__PROBLEM SET__.
#1 Could you condense the paragraph beginning "That tract map was never recorded" in the Lincoln Place eviction report below into a short bulleted list that keeps its main facts?
#2 Can you extend the Lincoln Place eviction report below by a paragraph or two, picking up right after its final sentence?

The Los Angeles Superior Court denied the application of the Lincoln Place Tenants Association to enjoin eviction of the approximately 40 tenants remaining in the 38-acre Venice apartment complex at a court hearing on August 16, 2006. Eviction notices could be served as soon as September 1 by property owner AIMCO, which seeks to redevelop the property as a higher-density condominium development.

The Association and tenant Ingrid Mueller filed a court action on June 6 to compel the City of Los Angeles, in which the apartments are located, to enforce certain tenant protections that were adopted as “mitigation measures” under the California Environmental Quality Act (CEQA) when the City approved a vesting tentative tract map for the project in 2002. Tenants’ lawyer John B. Murdock argued that those tenant protections preclude the threatened evictions.

That tract map was never recorded, and the Los Angeles City Council on May 30, 2006 voted down a motion by Councilman Bill Rosendahl that the City proceed to record it. AIMCO lawyer Greg Ozhekim argued that, without regard to the tract map, the company has the right to proceed with eviction of the remaining tenants under California’s Ellis Act, which permits a landlord to terminate all rental agreements if it is going out of the residential rental business.

Judge David P. Yaffe, in denying the relief sought by the tenants on August 16, did not directly address what might have been a showdown between provisions of CEQA and the Ellis Act. Instead, he ordered, “None of the relief requested by petitioners [in effect, an injunction against evictions by AIMCO, but technically an order mandating the City to block evictions] is necessary” inasmuch as the tenants/petitioners had “an adequate remedy at law,” that is, they could assert their anti-eviction protections as a defense to unlawful detainer actions that AIMCO would bring to enforce the anticipated evictions against the remaining tenants.

__RECORDED INFORMATION__.
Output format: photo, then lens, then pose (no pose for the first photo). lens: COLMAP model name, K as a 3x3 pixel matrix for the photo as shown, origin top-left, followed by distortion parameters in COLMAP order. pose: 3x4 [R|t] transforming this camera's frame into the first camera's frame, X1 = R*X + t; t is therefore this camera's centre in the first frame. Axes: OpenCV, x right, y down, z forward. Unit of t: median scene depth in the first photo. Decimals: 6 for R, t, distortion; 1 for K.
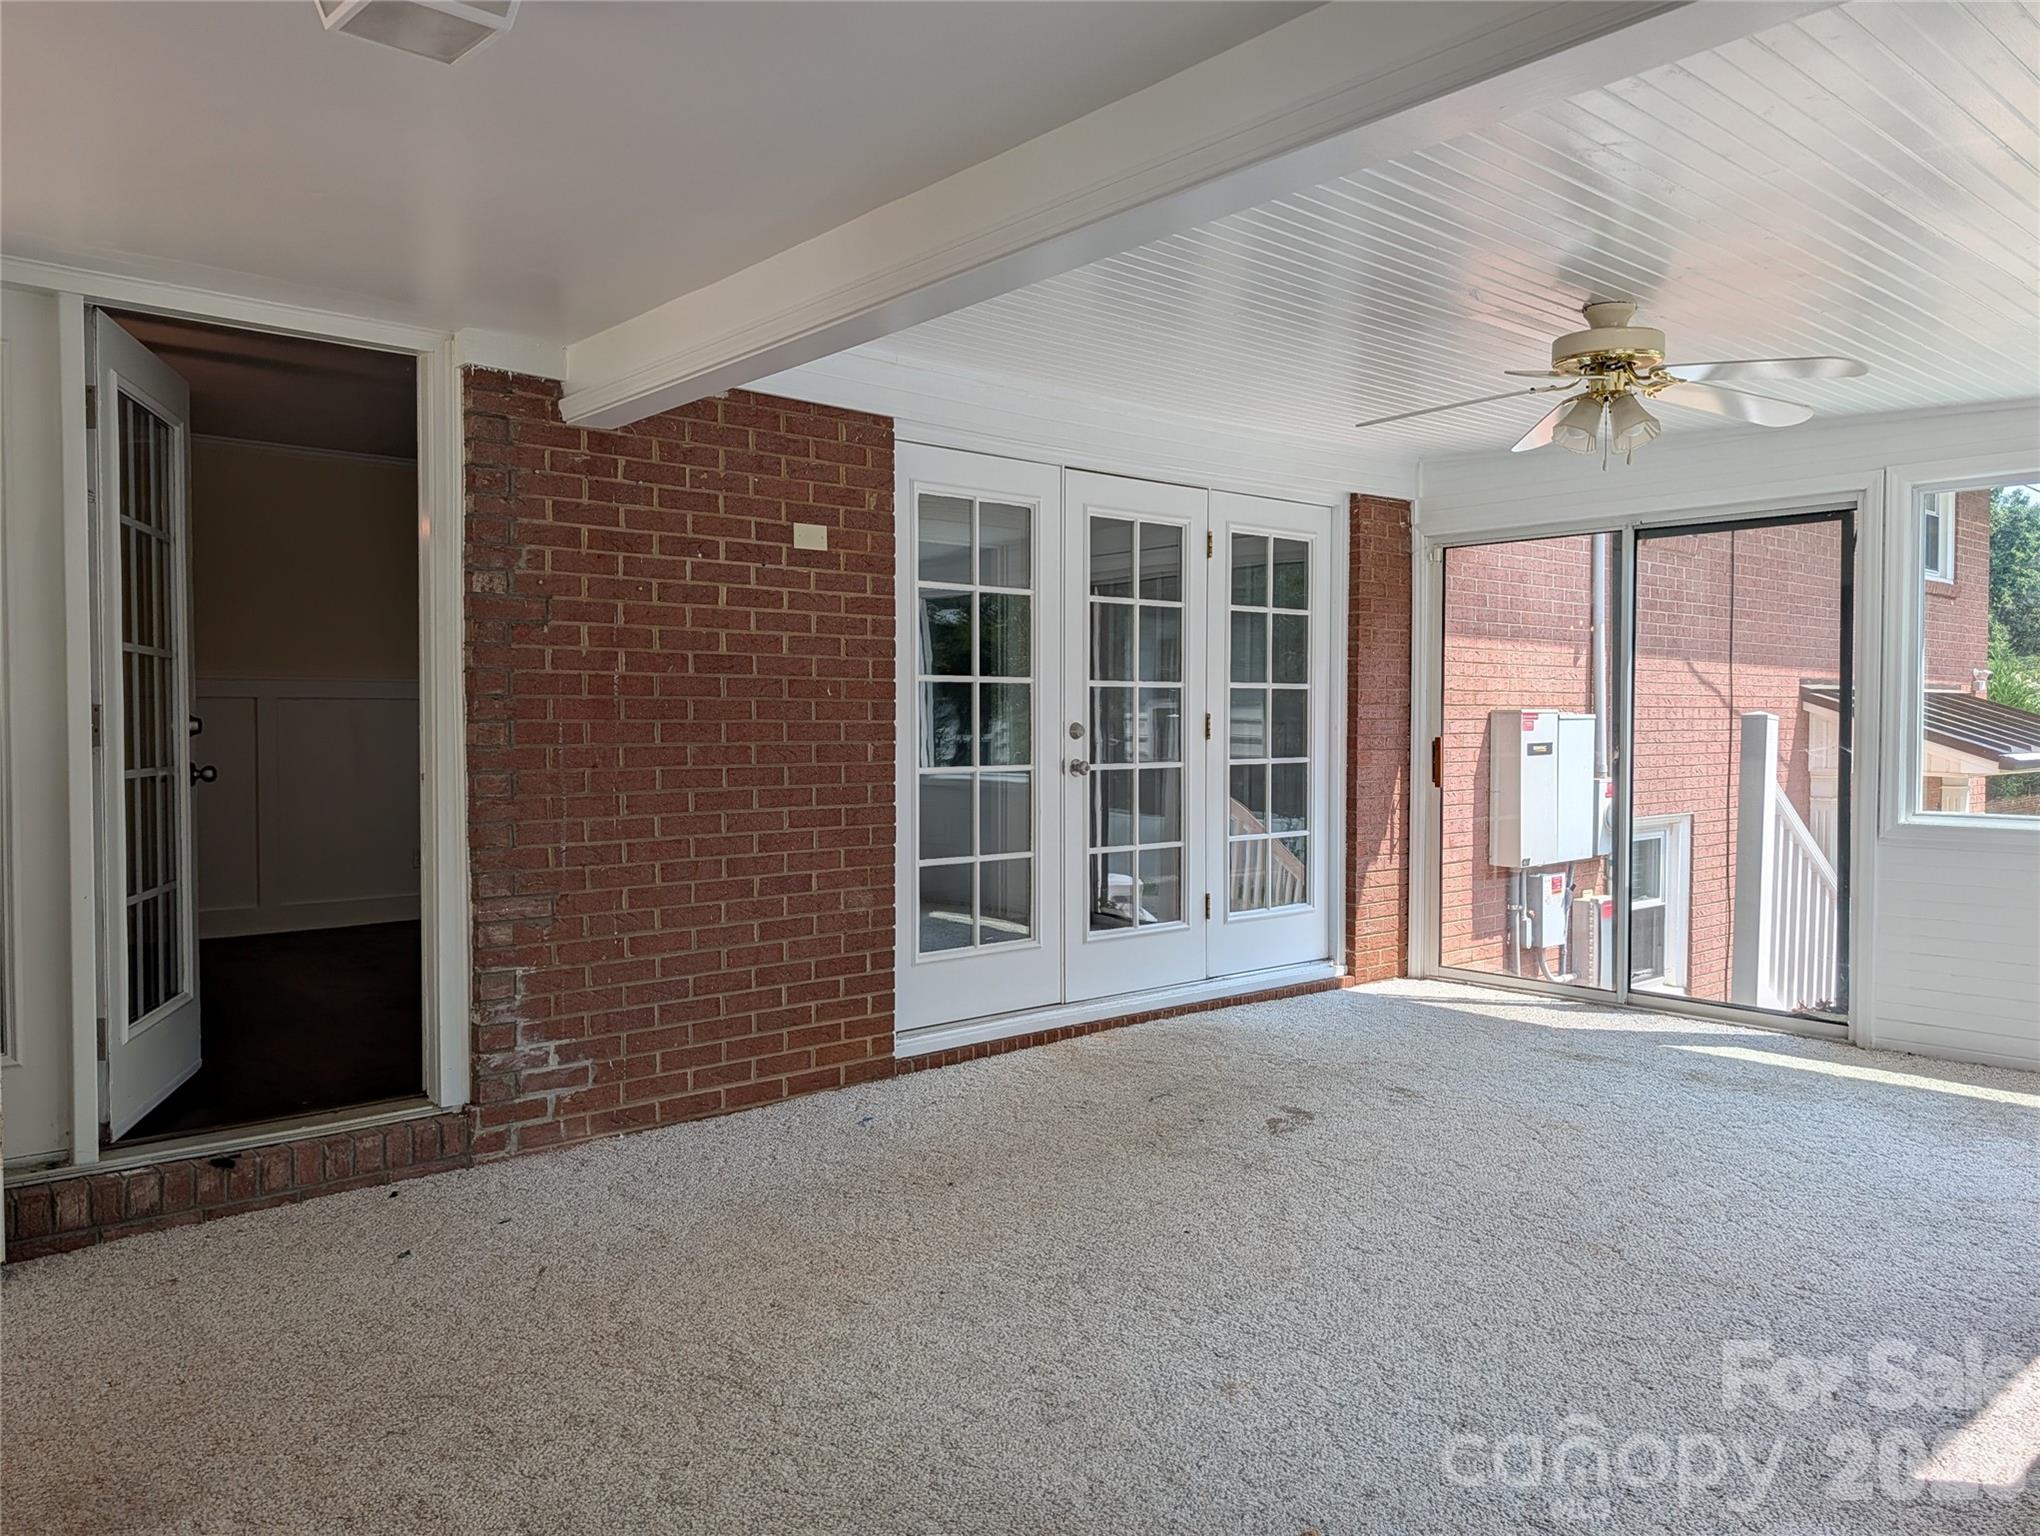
lens RADIAL K [[1474.6, 0, 1012.2], [0, 1474.6, 765.2], [0, 0, 1]] dist [0.011494, -0.006488]
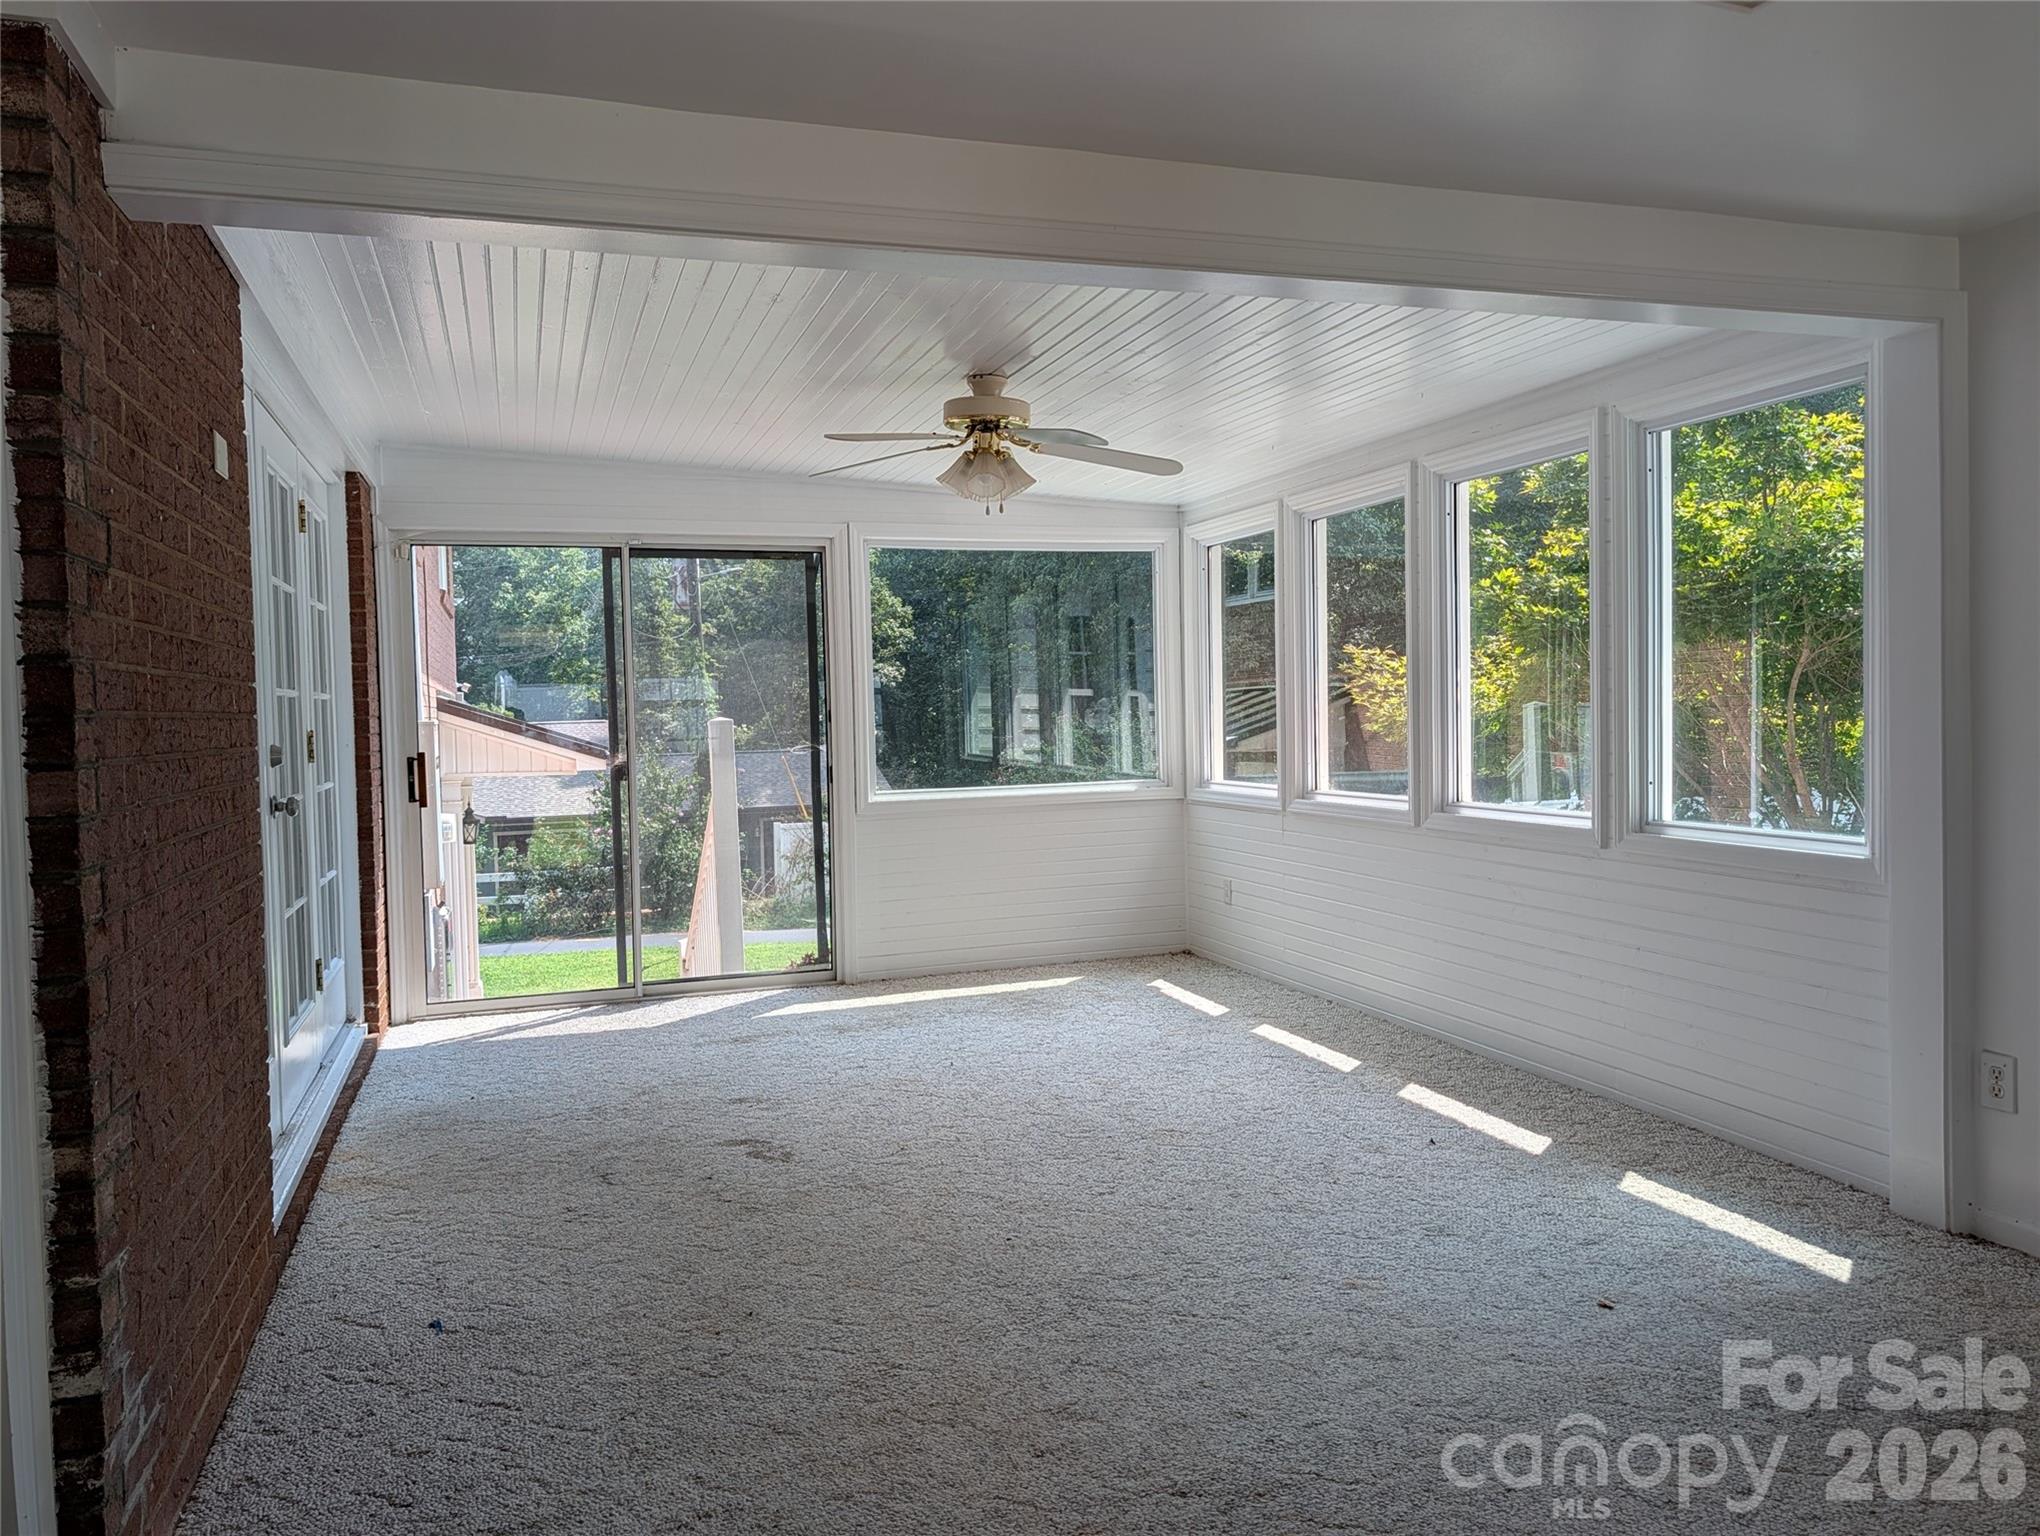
lens RADIAL K [[1474.6, 0, 1012.2], [0, 1474.6, 765.2], [0, 0, 1]] dist [0.011494, -0.006488]
pose [[0.371040, -0.046577, 0.927448, -0.633849], [0.053428, 0.998158, 0.028753, -0.027337], [-0.927078, 0.038883, 0.372845, 0.486209]]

__ANSWERS BY ITEM__.
#1
- The 2002 vesting tentative tract map was never recorded.
- On May 30, 2006, the Los Angeles City Council rejected Councilman Bill Rosendahl's motion to have the City record it.
- AIMCO lawyer Greg Ozhekim argued that, regardless of the tract map, the company may evict the remaining tenants under California's Ellis Act.
- The Ellis Act lets a landlord end all rental agreements if it is leaving the residential rental business.

#2
The judge ruled that an earlier Court of Appeal decision last summer, requiring AIMCO to comply with the tract map protections “as a precondition of demolition,” only applied to demolitions and not to evictions, even though the evictions might be done in contemplation of demolition.

Tenants’ lawyer Murdock argued that eviction courts had told other Lincoln Place tenants in earlier proceedings that such courts were not the proper forum for raising CEQA issues, and so the August 16 ruling left the remaining tenants without a court in which to press their argument on the merits. The judge pointed out that the tenants had appealed the rulings in those eviction cases, and said that their redress rested in those appeals.

On Monday, August 21, the tenants filed their appeal from Judge Yaffe’s August 16 ruling, placing the issues in front of the same court – the Court of Appeal – if not in the same case. On Tuesday, August 22, the tenants filed an application for a writ of supersedeas in the appellate court, in effect asking that court to put the threatened evictions on hold until the pending legal issues can be resolved.